> _Task goal_: For the data below, transcribe the part that opens with the line containing "utensil holder: none" and closes with the line containing "laptop: none [373,585,517,692]", exactly and with no pictures.

> _Data for analysis_:
· · ·

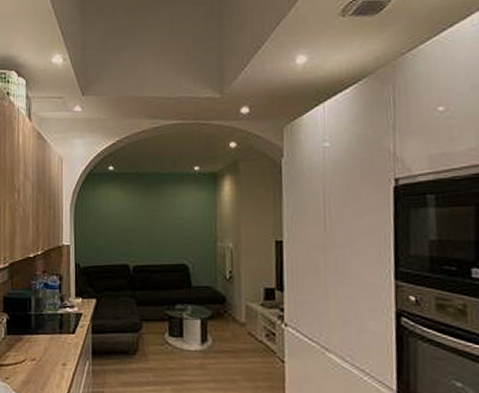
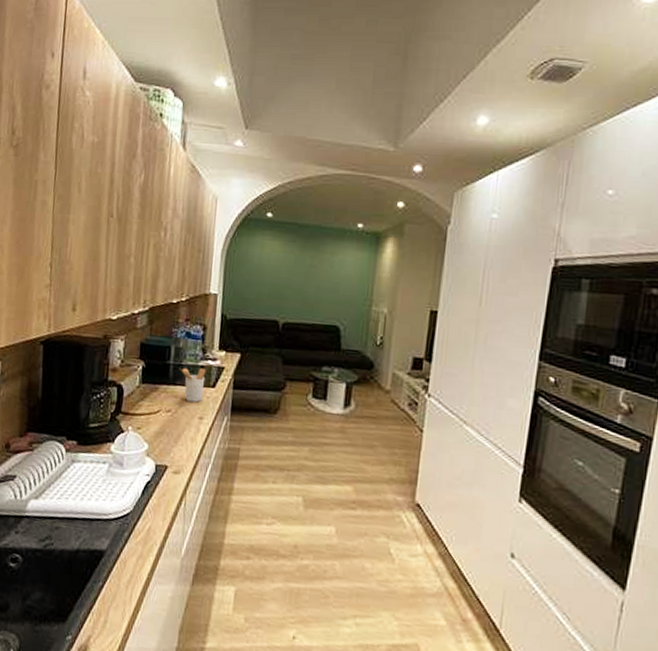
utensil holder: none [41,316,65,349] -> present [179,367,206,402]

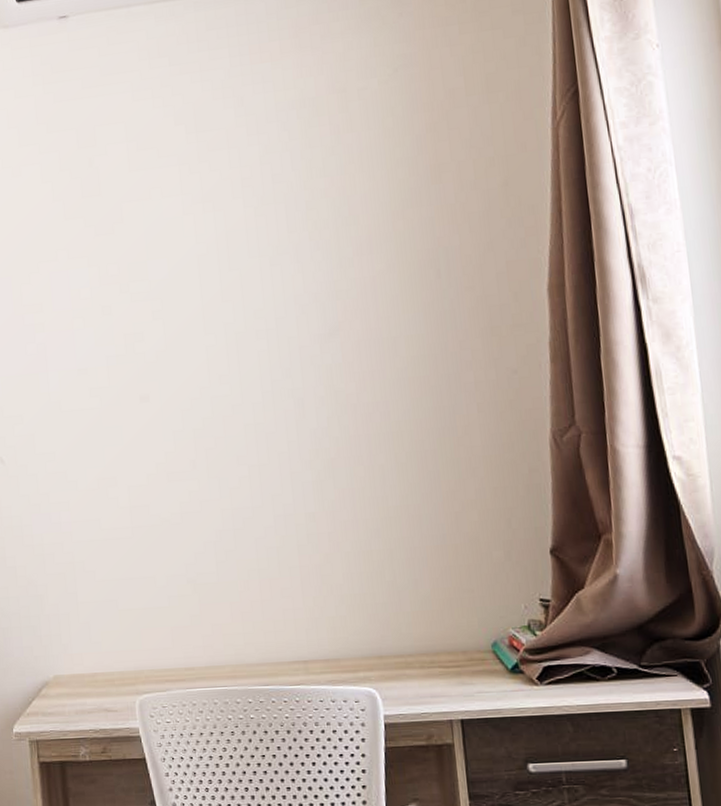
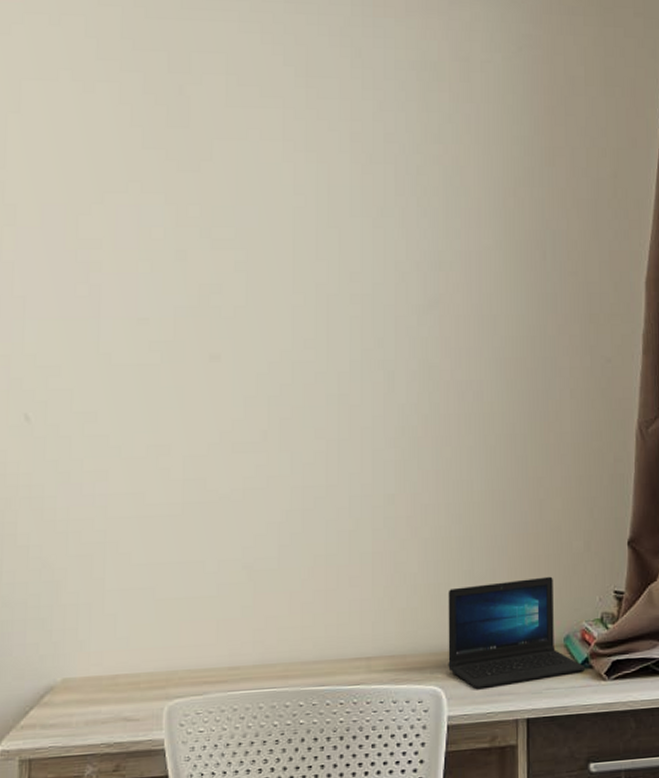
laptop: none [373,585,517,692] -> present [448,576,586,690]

· · ·

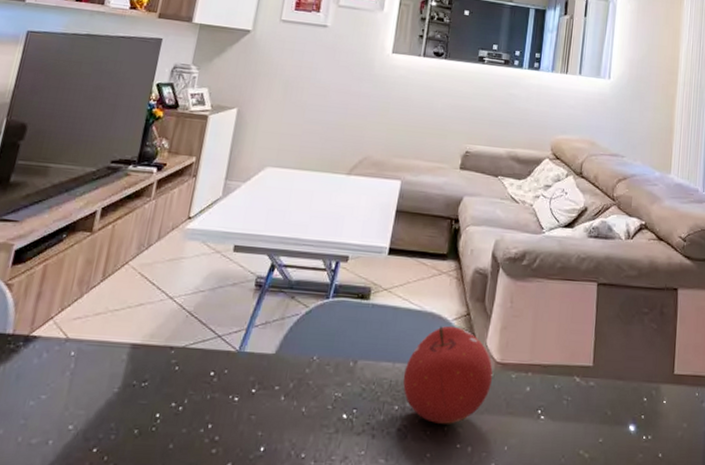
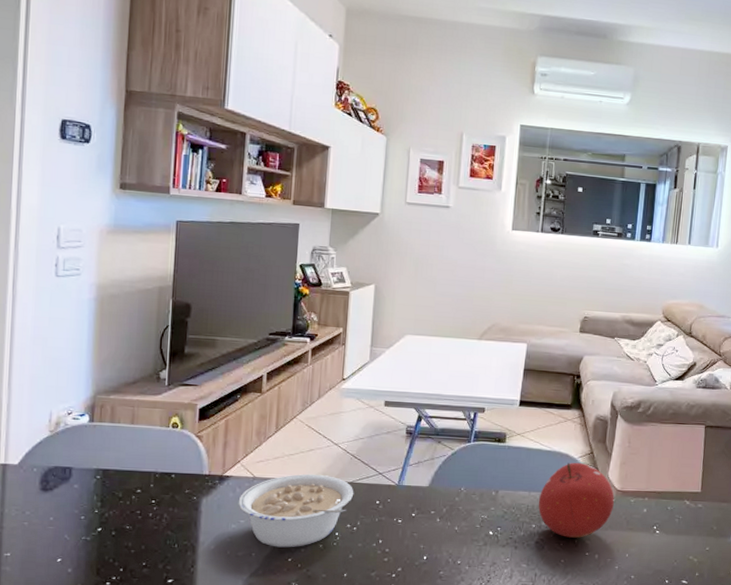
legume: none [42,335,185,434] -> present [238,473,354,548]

· · ·

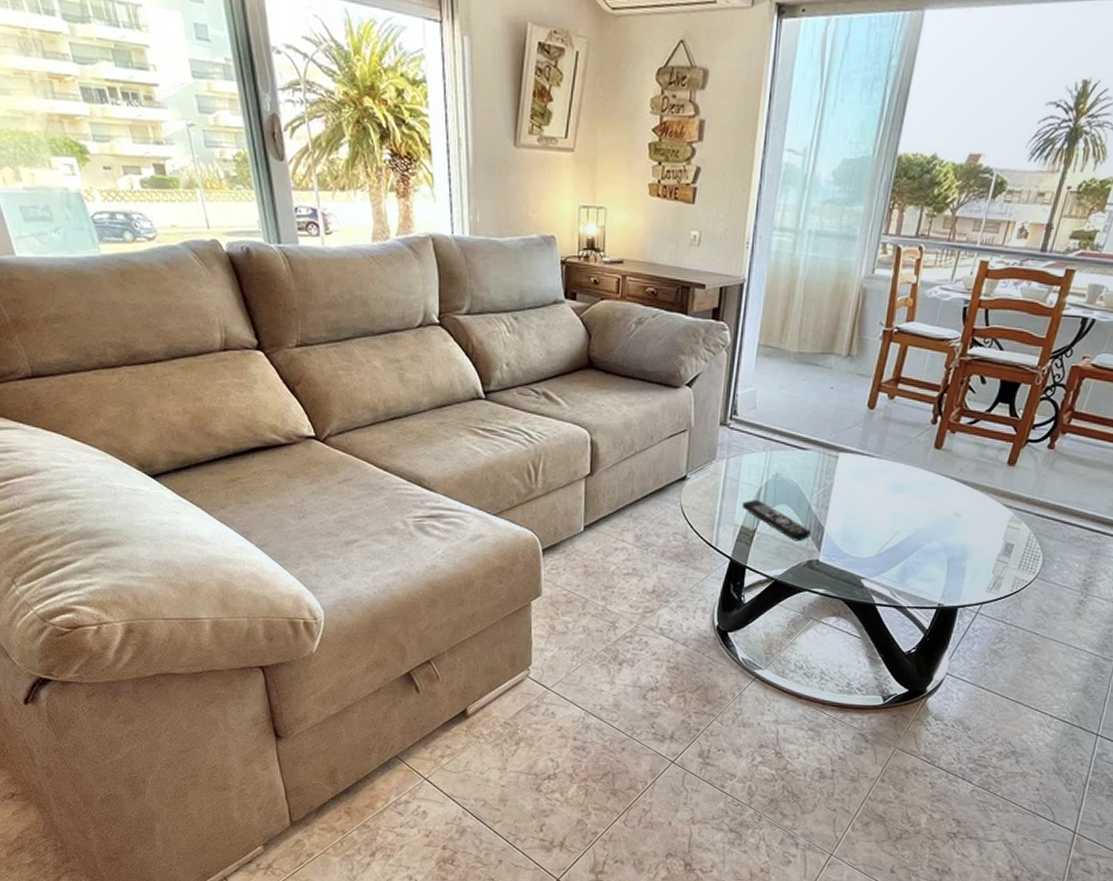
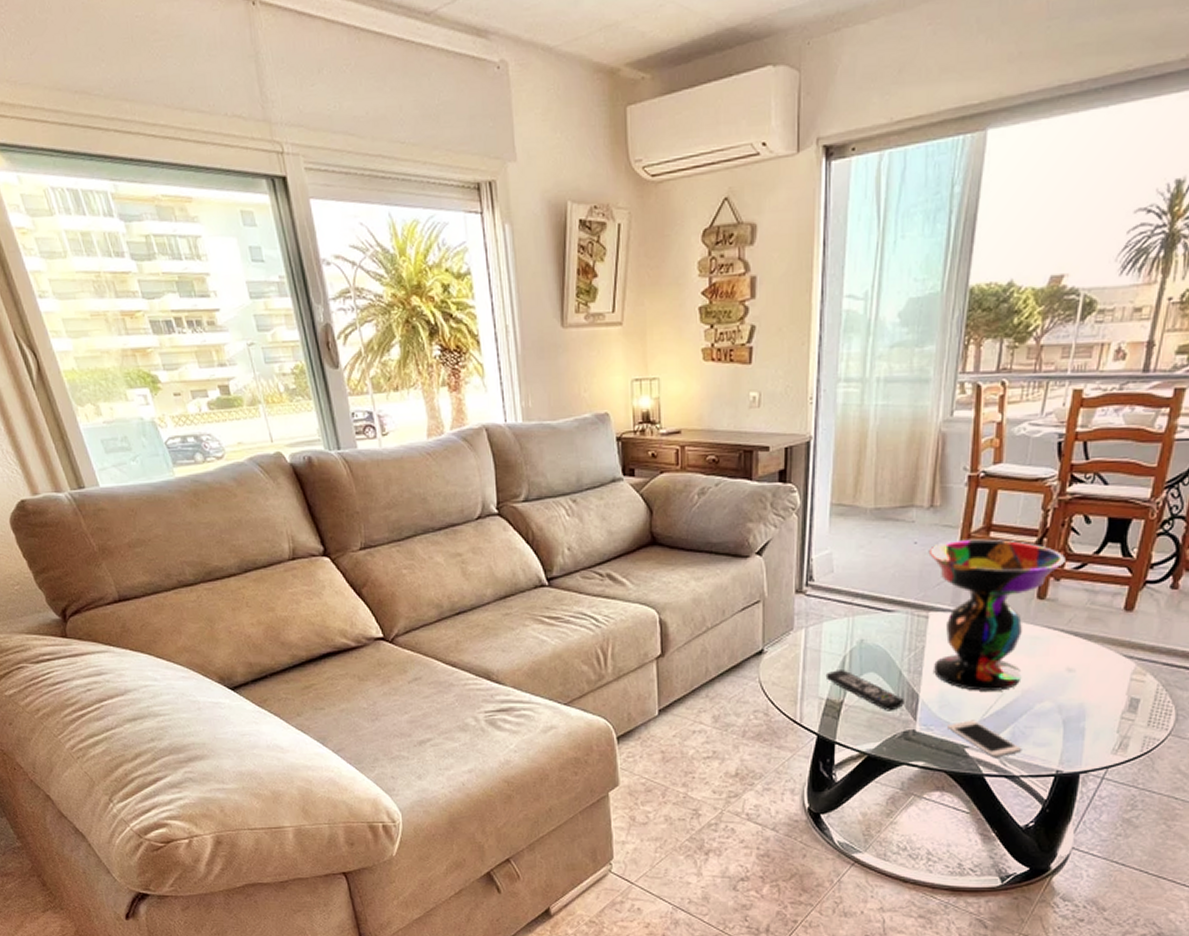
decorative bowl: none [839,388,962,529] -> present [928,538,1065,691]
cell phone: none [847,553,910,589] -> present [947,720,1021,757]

· · ·

> _Written answer_:
utensil holder: none [41,316,65,349] -> present [179,367,206,402]

laptop: none [373,585,517,692] -> present [448,576,586,690]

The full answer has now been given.